编辑:下面包含Amat和dxdt个功能。请注意,这些不会在我的major for循环中调用,它们会创建传递给我的get_STM函数的符号lambdified函数的句柄(我称之为import sympy as sym)。
def get_A(use_j3=False):
""" Returns the jacobian of the state time rate of change
Parameters
----------
R : Earth's equatorial radius (m)
theta_dot : Earth's rotation rate (rad/s)
mu : Earth's standard gravitationnal parameter (m^3/s^2)
j2 : second zonal harmonic coefficient
j3 : third zonal harmonic coefficient
Returns
----------
A : (function handle) jacobian of the state time rate of change
"""
theta_dot = EARTH['rotation rate']
R = EARTH['radius']
mu = EARTH['mu']
j2 = EARTH['J2']
if use_j3:
j3 = EARTH['J3']
else:
j3 = 0
# Symbolic derivations
x, y, z, mus, j2s, j3s, Rs, t = sym.symbols('x y z mus j2s j3s Rs t', real=True)
theta_dots = sym.symbols('theta_dots', real=True)
xdot,ydot,zdot = sym.symbols('xdot ydot zdot ', real=True)
X = sym.Matrix([x,y,z,xdot,ydot,zdot])
A_mat = sym.lambdify( (x,y,z,xdot,ydot,zdot,t), dxdt_s().jacobian(X).subs([
(theta_dots, theta_dot),(Rs, R),(j2s,j2),(j3s,j3),(mus,mu)]), modules='numpy')
return A_mat
def Dxdt(use_j3=False):
""" Returns the time derivative of the state vector
Parameters
----------
R : Earth's equatorial radius (m)
theta_dot : Earth's rotation rate (rad/s)
mu : Earth's standard gravitationnal parameter (m^3/s^2)

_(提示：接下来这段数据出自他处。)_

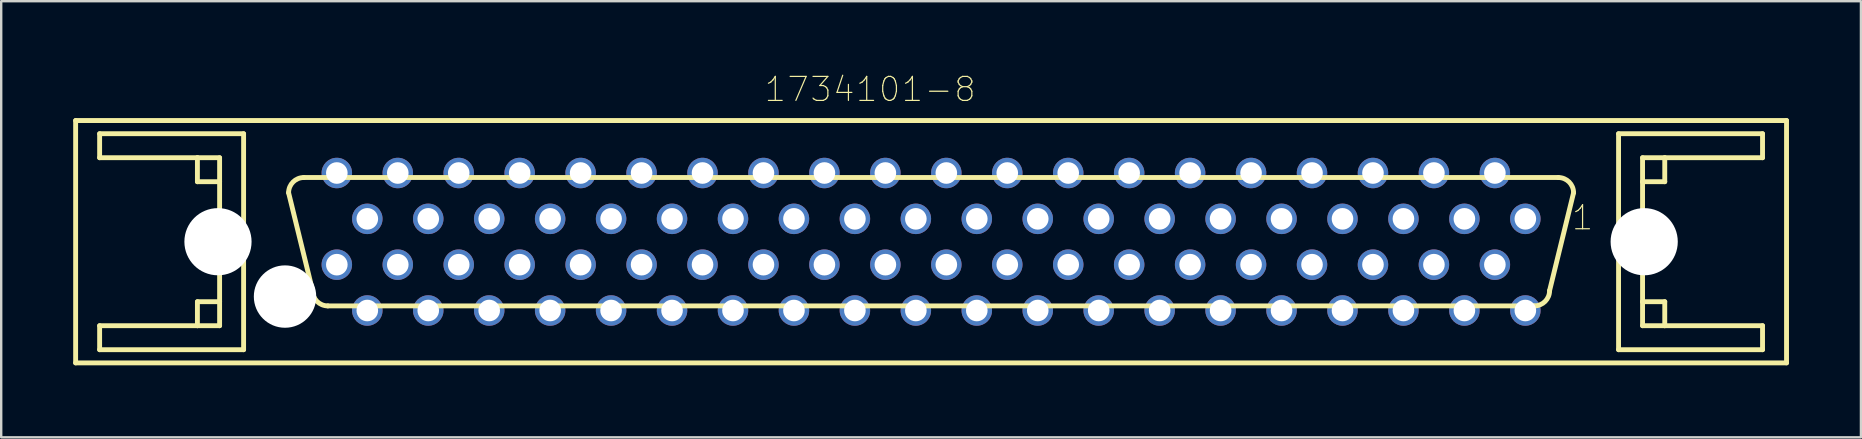
<source format=kicad_pcb>
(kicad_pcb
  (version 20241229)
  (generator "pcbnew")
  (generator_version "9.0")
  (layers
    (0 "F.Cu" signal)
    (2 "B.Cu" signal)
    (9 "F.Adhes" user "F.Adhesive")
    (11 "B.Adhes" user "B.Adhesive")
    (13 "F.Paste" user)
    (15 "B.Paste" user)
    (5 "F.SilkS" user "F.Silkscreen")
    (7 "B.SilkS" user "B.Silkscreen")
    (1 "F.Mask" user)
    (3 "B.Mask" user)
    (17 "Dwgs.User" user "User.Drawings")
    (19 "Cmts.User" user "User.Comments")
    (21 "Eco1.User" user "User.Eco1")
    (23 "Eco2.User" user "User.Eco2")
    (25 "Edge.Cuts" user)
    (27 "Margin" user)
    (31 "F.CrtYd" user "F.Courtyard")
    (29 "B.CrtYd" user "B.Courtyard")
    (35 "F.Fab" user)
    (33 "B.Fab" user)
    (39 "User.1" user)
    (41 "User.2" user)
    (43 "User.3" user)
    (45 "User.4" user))
  (footprint "1734101-8"
    (layer "F.Cu")
    (at 35.752 7.023)
    (property "Reference" "1734101-8" (at -2.54 -6.35 0) (layer "F.SilkS") (effects (font (size 1 1) (thickness 0.05))))
    (attr through_hole)
    (fp_line (start -35.65 -5.05) (end 35.65 -5.05) (stroke (width 0.203) (type solid)) (layer "F.SilkS"))
    (fp_line (start -35.65 5.05) (end -35.65 -5.05) (stroke (width 0.203) (type solid)) (layer "F.SilkS"))
    (fp_line (start -34.65 -4.5) (end -34.65 -3.5) (stroke (width 0.203) (type solid)) (layer "F.SilkS"))
    (fp_line (start -34.65 -3.5) (end -30.575 -3.5) (stroke (width 0.203) (type solid)) (layer "F.SilkS"))
    (fp_line (start -34.65 3.5) (end -34.65 4.5) (stroke (width 0.203) (type solid)) (layer "F.SilkS"))
    (fp_line (start -34.65 4.5) (end -28.65 4.5) (stroke (width 0.203) (type solid)) (layer "F.SilkS"))
    (fp_line (start -30.575 -3.5) (end -30.575 -2.5) (stroke (width 0.203) (type solid)) (layer "F.SilkS"))
    (fp_line (start -30.575 -3.5) (end -29.65 -3.5) (stroke (width 0.203) (type solid)) (layer "F.SilkS"))
    (fp_line (start -30.575 -2.5) (end -29.65 -2.5) (stroke (width 0.203) (type solid)) (layer "F.SilkS"))
    (fp_line (start -30.575 2.5) (end -30.575 3.5) (stroke (width 0.203) (type solid)) (layer "F.SilkS"))
    (fp_line (start -30.575 3.5) (end -34.65 3.5) (stroke (width 0.203) (type solid)) (layer "F.SilkS"))
    (fp_line (start -29.65 -3.5) (end -29.65 -2.5) (stroke (width 0.203) (type solid)) (layer "F.SilkS"))
    (fp_line (start -29.65 -2.5) (end -29.65 2.5) (stroke (width 0.203) (type solid)) (layer "F.SilkS"))
    (fp_line (start -29.65 2.5) (end -30.575 2.5) (stroke (width 0.203) (type solid)) (layer "F.SilkS"))
    (fp_line (start -29.65 2.5) (end -29.65 3.5) (stroke (width 0.203) (type solid)) (layer "F.SilkS"))
    (fp_line (start -29.65 3.5) (end -30.575 3.5) (stroke (width 0.203) (type solid)) (layer "F.SilkS"))
    (fp_line (start -28.65 -4.5) (end -34.65 -4.5) (stroke (width 0.203) (type solid)) (layer "F.SilkS"))
    (fp_line (start -28.65 4.5) (end -28.65 -4.5) (stroke (width 0.203) (type solid)) (layer "F.SilkS"))
    (fp_line (start -26.14 -2.675) (end 26.14 -2.675) (stroke (width 0.203) (type solid)) (layer "F.SilkS"))
    (fp_line (start -25.775 2.04) (end -26.775 -2.04) (stroke (width 0.203) (type solid)) (layer "F.SilkS"))
    (fp_line (start 25.14 2.675) (end -25.14 2.675) (stroke (width 0.203) (type solid)) (layer "F.SilkS"))
    (fp_line (start 26.775 -2.04) (end 25.775 2.04) (stroke (width 0.203) (type solid)) (layer "F.SilkS"))
    (fp_line (start 28.65 -4.5) (end 28.65 4.5) (stroke (width 0.203) (type solid)) (layer "F.SilkS"))
    (fp_line (start 28.65 4.5) (end 34.65 4.5) (stroke (width 0.203) (type solid)) (layer "F.SilkS"))
    (fp_line (start 29.65 -3.5) (end 30.575 -3.5) (stroke (width 0.203) (type solid)) (layer "F.SilkS"))
    (fp_line (start 29.65 -2.5) (end 29.65 -3.5) (stroke (width 0.203) (type solid)) (layer "F.SilkS"))
    (fp_line (start 29.65 -2.5) (end 30.575 -2.5) (stroke (width 0.203) (type solid)) (layer "F.SilkS"))
    (fp_line (start 29.65 2.5) (end 29.65 -2.5) (stroke (width 0.203) (type solid)) (layer "F.SilkS"))
    (fp_line (start 29.65 3.5) (end 29.65 2.5) (stroke (width 0.203) (type solid)) (layer "F.SilkS"))
    (fp_line (start 30.575 -3.5) (end 34.65 -3.5) (stroke (width 0.203) (type solid)) (layer "F.SilkS"))
    (fp_line (start 30.575 -2.5) (end 30.575 -3.5) (stroke (width 0.203) (type solid)) (layer "F.SilkS"))
    (fp_line (start 30.575 2.5) (end 29.65 2.5) (stroke (width 0.203) (type solid)) (layer "F.SilkS"))
    (fp_line (start 30.575 3.5) (end 29.65 3.5) (stroke (width 0.203) (type solid)) (layer "F.SilkS"))
    (fp_line (start 30.575 3.5) (end 30.575 2.5) (stroke (width 0.203) (type solid)) (layer "F.SilkS"))
    (fp_line (start 34.65 -4.5) (end 28.65 -4.5) (stroke (width 0.203) (type solid)) (layer "F.SilkS"))
    (fp_line (start 34.65 -3.5) (end 34.65 -4.5) (stroke (width 0.203) (type solid)) (layer "F.SilkS"))
    (fp_line (start 34.65 3.5) (end 30.575 3.5) (stroke (width 0.203) (type solid)) (layer "F.SilkS"))
    (fp_line (start 34.65 4.5) (end 34.65 3.5) (stroke (width 0.203) (type solid)) (layer "F.SilkS"))
    (fp_line (start 35.65 -5.05) (end 35.65 5.05) (stroke (width 0.203) (type solid)) (layer "F.SilkS"))
    (fp_line (start 35.65 5.05) (end -35.65 5.05) (stroke (width 0.203) (type solid)) (layer "F.SilkS"))
    (fp_arc (start -26.775 -2.04) (mid -26.589013 -2.489013) (end -26.14 -2.675) (stroke (width 0.2032) (type solid)) (layer "F.SilkS"))
    (fp_arc (start -25.14 2.675) (mid -25.589013 2.489013) (end -25.775 2.04) (stroke (width 0.2032) (type solid)) (layer "F.SilkS"))
    (fp_arc (start 25.775 2.04) (mid 25.589013 2.489013) (end 25.14 2.675) (stroke (width 0.2032) (type solid)) (layer "F.SilkS"))
    (fp_arc (start 26.14 -2.675) (mid 26.589013 -2.489013) (end 26.775 -2.04) (stroke (width 0.2032) (type solid)) (layer "F.SilkS"))
    (fp_text user "1" (at 27.15 -1 0) (layer "F.SilkS") (effects (font (size 1 1) (thickness 0.05))))
    (pad "" np_thru_hole circle (at -29.718 0) (size 2.8 2.8) (drill 2.8) (layers "*.Cu" "*.Mask"))
    (pad "" np_thru_hole circle (at -26.924 2.286) (size 2.6 2.6) (drill 2.6) (layers "*.Cu" "*.Mask"))
    (pad "" np_thru_hole circle (at 29.718 0) (size 2.8 2.8) (drill 2.8) (layers "*.Cu" "*.Mask"))
    (pad "1" thru_hole circle (at -24.765 -2.863) (size 1.27 1.27) (drill 0.9) (layers "*.Cu" "*.Mask"))
    (pad "2" thru_hole circle (at -23.495 -0.953) (size 1.27 1.27) (drill 0.9) (layers "*.Cu" "*.Mask"))
    (pad "3" thru_hole circle (at -22.225 -2.863) (size 1.27 1.27) (drill 0.9) (layers "*.Cu" "*.Mask"))
    (pad "4" thru_hole circle (at -20.955 -0.953) (size 1.27 1.27) (drill 0.9) (layers "*.Cu" "*.Mask"))
    (pad "5" thru_hole circle (at -19.685 -2.863) (size 1.27 1.27) (drill 0.9) (layers "*.Cu" "*.Mask"))
    (pad "6" thru_hole circle (at -18.415 -0.953) (size 1.27 1.27) (drill 0.9) (layers "*.Cu" "*.Mask"))
    (pad "7" thru_hole circle (at -17.145 -2.863) (size 1.27 1.27) (drill 0.9) (layers "*.Cu" "*.Mask"))
    (pad "8" thru_hole circle (at -15.875 -0.953) (size 1.27 1.27) (drill 0.9) (layers "*.Cu" "*.Mask"))
    (pad "9" thru_hole circle (at -14.605 -2.863) (size 1.27 1.27) (drill 0.9) (layers "*.Cu" "*.Mask"))
    (pad "10" thru_hole circle (at -13.335 -0.953) (size 1.27 1.27) (drill 0.9) (layers "*.Cu" "*.Mask"))
    (pad "11" thru_hole circle (at -12.065 -2.863) (size 1.27 1.27) (drill 0.9) (layers "*.Cu" "*.Mask"))
    (pad "12" thru_hole circle (at -10.795 -0.953) (size 1.27 1.27) (drill 0.9) (layers "*.Cu" "*.Mask"))
    (pad "13" thru_hole circle (at -9.525 -2.863) (size 1.27 1.27) (drill 0.9) (layers "*.Cu" "*.Mask"))
    (pad "14" thru_hole circle (at -8.255 -0.953) (size 1.27 1.27) (drill 0.9) (layers "*.Cu" "*.Mask"))
    (pad "15" thru_hole circle (at -6.985 -2.863) (size 1.27 1.27) (drill 0.9) (layers "*.Cu" "*.Mask"))
    (pad "16" thru_hole circle (at -5.715 -0.953) (size 1.27 1.27) (drill 0.9) (layers "*.Cu" "*.Mask"))
    (pad "17" thru_hole circle (at -4.445 -2.863) (size 1.27 1.27) (drill 0.9) (layers "*.Cu" "*.Mask"))
    (pad "18" thru_hole circle (at -3.175 -0.953) (size 1.27 1.27) (drill 0.9) (layers "*.Cu" "*.Mask"))
    (pad "19" thru_hole circle (at -1.905 -2.863) (size 1.27 1.27) (drill 0.9) (layers "*.Cu" "*.Mask"))
    (pad "20" thru_hole circle (at -0.635 -0.953) (size 1.27 1.27) (drill 0.9) (layers "*.Cu" "*.Mask"))
    (pad "21" thru_hole circle (at 0.635 -2.863) (size 1.27 1.27) (drill 0.9) (layers "*.Cu" "*.Mask"))
    (pad "22" thru_hole circle (at 1.905 -0.953) (size 1.27 1.27) (drill 0.9) (layers "*.Cu" "*.Mask"))
    (pad "23" thru_hole circle (at 3.175 -2.863) (size 1.27 1.27) (drill 0.9) (layers "*.Cu" "*.Mask"))
    (pad "24" thru_hole circle (at 4.445 -0.953) (size 1.27 1.27) (drill 0.9) (layers "*.Cu" "*.Mask"))
    (pad "25" thru_hole circle (at 5.715 -2.863) (size 1.27 1.27) (drill 0.9) (layers "*.Cu" "*.Mask"))
    (pad "26" thru_hole circle (at 6.985 -0.953) (size 1.27 1.27) (drill 0.9) (layers "*.Cu" "*.Mask"))
    (pad "27" thru_hole circle (at 8.255 -2.863) (size 1.27 1.27) (drill 0.9) (layers "*.Cu" "*.Mask"))
    (pad "28" thru_hole circle (at 9.525 -0.953) (size 1.27 1.27) (drill 0.9) (layers "*.Cu" "*.Mask"))
    (pad "29" thru_hole circle (at 10.795 -2.863) (size 1.27 1.27) (drill 0.9) (layers "*.Cu" "*.Mask"))
    (pad "30" thru_hole circle (at 12.065 -0.953) (size 1.27 1.27) (drill 0.9) (layers "*.Cu" "*.Mask"))
    (pad "31" thru_hole circle (at 13.335 -2.863) (size 1.27 1.27) (drill 0.9) (layers "*.Cu" "*.Mask"))
    (pad "32" thru_hole circle (at 14.605 -0.953) (size 1.27 1.27) (drill 0.9) (layers "*.Cu" "*.Mask"))
    (pad "33" thru_hole circle (at 15.875 -2.863) (size 1.27 1.27) (drill 0.9) (layers "*.Cu" "*.Mask"))
    (pad "34" thru_hole circle (at 17.145 -0.953) (size 1.27 1.27) (drill 0.9) (layers "*.Cu" "*.Mask"))
    (pad "35" thru_hole circle (at 18.415 -2.863) (size 1.27 1.27) (drill 0.9) (layers "*.Cu" "*.Mask"))
    (pad "36" thru_hole circle (at 19.685 -0.953) (size 1.27 1.27) (drill 0.9) (layers "*.Cu" "*.Mask"))
    (pad "37" thru_hole circle (at 20.955 -2.863) (size 1.27 1.27) (drill 0.9) (layers "*.Cu" "*.Mask"))
    (pad "38" thru_hole circle (at 22.225 -0.953) (size 1.27 1.27) (drill 0.9) (layers "*.Cu" "*.Mask"))
    (pad "39" thru_hole circle (at 23.495 -2.863) (size 1.27 1.27) (drill 0.9) (layers "*.Cu" "*.Mask"))
    (pad "40" thru_hole circle (at 24.765 -0.953) (size 1.27 1.27) (drill 0.9) (layers "*.Cu" "*.Mask"))
    (pad "41" thru_hole circle (at -24.765 0.957) (size 1.27 1.27) (drill 0.9) (layers "*.Cu" "*.Mask"))
    (pad "42" thru_hole circle (at -23.495 2.867) (size 1.27 1.27) (drill 0.9) (layers "*.Cu" "*.Mask"))
    (pad "43" thru_hole circle (at -22.225 0.957) (size 1.27 1.27) (drill 0.9) (layers "*.Cu" "*.Mask"))
    (pad "44" thru_hole circle (at -20.955 2.867) (size 1.27 1.27) (drill 0.9) (layers "*.Cu" "*.Mask"))
    (pad "45" thru_hole circle (at -19.685 0.957) (size 1.27 1.27) (drill 0.9) (layers "*.Cu" "*.Mask"))
    (pad "46" thru_hole circle (at -18.415 2.867) (size 1.27 1.27) (drill 0.9) (layers "*.Cu" "*.Mask"))
    (pad "47" thru_hole circle (at -17.145 0.957) (size 1.27 1.27) (drill 0.9) (layers "*.Cu" "*.Mask"))
    (pad "48" thru_hole circle (at -15.875 2.867) (size 1.27 1.27) (drill 0.9) (layers "*.Cu" "*.Mask"))
    (pad "49" thru_hole circle (at -14.605 0.957) (size 1.27 1.27) (drill 0.9) (layers "*.Cu" "*.Mask"))
    (pad "50" thru_hole circle (at -13.335 2.867) (size 1.27 1.27) (drill 0.9) (layers "*.Cu" "*.Mask"))
    (pad "51" thru_hole circle (at -12.065 0.957) (size 1.27 1.27) (drill 0.9) (layers "*.Cu" "*.Mask"))
    (pad "52" thru_hole circle (at -10.795 2.867) (size 1.27 1.27) (drill 0.9) (layers "*.Cu" "*.Mask"))
    (pad "53" thru_hole circle (at -9.525 0.957) (size 1.27 1.27) (drill 0.9) (layers "*.Cu" "*.Mask"))
    (pad "54" thru_hole circle (at -8.255 2.867) (size 1.27 1.27) (drill 0.9) (layers "*.Cu" "*.Mask"))
    (pad "55" thru_hole circle (at -6.985 0.957) (size 1.27 1.27) (drill 0.9) (layers "*.Cu" "*.Mask"))
    (pad "56" thru_hole circle (at -5.715 2.867) (size 1.27 1.27) (drill 0.9) (layers "*.Cu" "*.Mask"))
    (pad "57" thru_hole circle (at -4.445 0.957) (size 1.27 1.27) (drill 0.9) (layers "*.Cu" "*.Mask"))
    (pad "58" thru_hole circle (at -3.175 2.867) (size 1.27 1.27) (drill 0.9) (layers "*.Cu" "*.Mask"))
    (pad "59" thru_hole circle (at -1.905 0.957) (size 1.27 1.27) (drill 0.9) (layers "*.Cu" "*.Mask"))
    (pad "60" thru_hole circle (at -0.635 2.867) (size 1.27 1.27) (drill 0.9) (layers "*.Cu" "*.Mask"))
    (pad "61" thru_hole circle (at 0.635 0.957) (size 1.27 1.27) (drill 0.9) (layers "*.Cu" "*.Mask"))
    (pad "62" thru_hole circle (at 1.905 2.867) (size 1.27 1.27) (drill 0.9) (layers "*.Cu" "*.Mask"))
    (pad "63" thru_hole circle (at 3.175 0.957) (size 1.27 1.27) (drill 0.9) (layers "*.Cu" "*.Mask"))
    (pad "64" thru_hole circle (at 4.445 2.867) (size 1.27 1.27) (drill 0.9) (layers "*.Cu" "*.Mask"))
    (pad "65" thru_hole circle (at 5.715 0.957) (size 1.27 1.27) (drill 0.9) (layers "*.Cu" "*.Mask"))
    (pad "66" thru_hole circle (at 6.985 2.867) (size 1.27 1.27) (drill 0.9) (layers "*.Cu" "*.Mask"))
    (pad "67" thru_hole circle (at 8.255 0.957) (size 1.27 1.27) (drill 0.9) (layers "*.Cu" "*.Mask"))
    (pad "68" thru_hole circle (at 9.525 2.867) (size 1.27 1.27) (drill 0.9) (layers "*.Cu" "*.Mask"))
    (pad "69" thru_hole circle (at 10.795 0.957) (size 1.27 1.27) (drill 0.9) (layers "*.Cu" "*.Mask"))
    (pad "70" thru_hole circle (at 12.065 2.867) (size 1.27 1.27) (drill 0.9) (layers "*.Cu" "*.Mask"))
    (pad "71" thru_hole circle (at 13.335 0.957) (size 1.27 1.27) (drill 0.9) (layers "*.Cu" "*.Mask"))
    (pad "72" thru_hole circle (at 14.605 2.867) (size 1.27 1.27) (drill 0.9) (layers "*.Cu" "*.Mask"))
    (pad "73" thru_hole circle (at 15.875 0.957) (size 1.27 1.27) (drill 0.9) (layers "*.Cu" "*.Mask"))
    (pad "74" thru_hole circle (at 17.145 2.867) (size 1.27 1.27) (drill 0.9) (layers "*.Cu" "*.Mask"))
    (pad "75" thru_hole circle (at 18.415 0.957) (size 1.27 1.27) (drill 0.9) (layers "*.Cu" "*.Mask"))
    (pad "76" thru_hole circle (at 19.685 2.867) (size 1.27 1.27) (drill 0.9) (layers "*.Cu" "*.Mask"))
    (pad "77" thru_hole circle (at 20.955 0.957) (size 1.27 1.27) (drill 0.9) (layers "*.Cu" "*.Mask"))
    (pad "78" thru_hole circle (at 22.225 2.867) (size 1.27 1.27) (drill 0.9) (layers "*.Cu" "*.Mask"))
    (pad "79" thru_hole circle (at 23.495 0.957) (size 1.27 1.27) (drill 0.9) (layers "*.Cu" "*.Mask"))
    (pad "80" thru_hole circle (at 24.765 2.867) (size 1.27 1.27) (drill 0.9) (layers "*.Cu" "*.Mask")))
  (gr_rect
    (start -3 -3)
    (end 74.503 15.174)
    (stroke (width 0.1) (type default))
    (fill no)
    (layer "Edge.Cuts")))
</source>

j2 : second zonal harmonic coefficient
j3 : third zonal harmonic coefficient
Returns
----------
dxdt : (function handle) time derivative of the state vector
"""
theta_dot = EARTH['rotation rate']
R = EARTH['radius']
mu = EARTH['mu']
j2 = EARTH['J2']
if use_j3:
j3 = EARTH['J3']
else:
j3 = 0
# Symbolic derivations
x, y, z, mus, j2s, j3s, Rs, t = sym.symbols('x y z mus j2s j3s Rs t', real=True)
theta_dots = sym.symbols('theta_dots', real=True)
xdot,ydot,zdot = sym.symbols('xdot ydot zdot ', real=True)
dxdt = sym.lambdify( (x,y,z,xdot,ydot,zdot,t), dxdt_s().subs([
(theta_dots, theta_dot),(Rs, R),(j2s,j2),(j3s,j3),(mus,mu)]), modules='numpy')
return dxdt
答案 0 :(得分:0)
将dxdt和Amat作为黑框,您可以做很多事情来加快速度。一种可能性是简化调用它们。 hstack可能有点矫枉过正。
In [355]: def dxdt_quiet(*args):
x=args
return x
.....:
In [356]: t=1.23
In [357]: dxdt_quiet(*xs)
Out[357]: (0.0, 1.0, 2.0, 3.0, 4.0, 5.0, 1.23)
In [358]: dxdt_quiet(*tuple(x[:6])+(t,))
Out[358]: (0.0, 1.0, 2.0, 3.0, 4.0, 5.0, 1.23)
元组方法快得多:
In [359]: timeit dxdt_quiet(*tuple(x[:6])+(t,))
100000 loops, best of 3: 5.1 µs per loop
In [360]: %%timeit
xs=np.hstack((x[:6],1.234))
dxdt_quiet(*xs)
.....:
10000 loops, best of 3: 25.4 µs per loop
我会做更多这样的测试来优化dxdt_interface来电。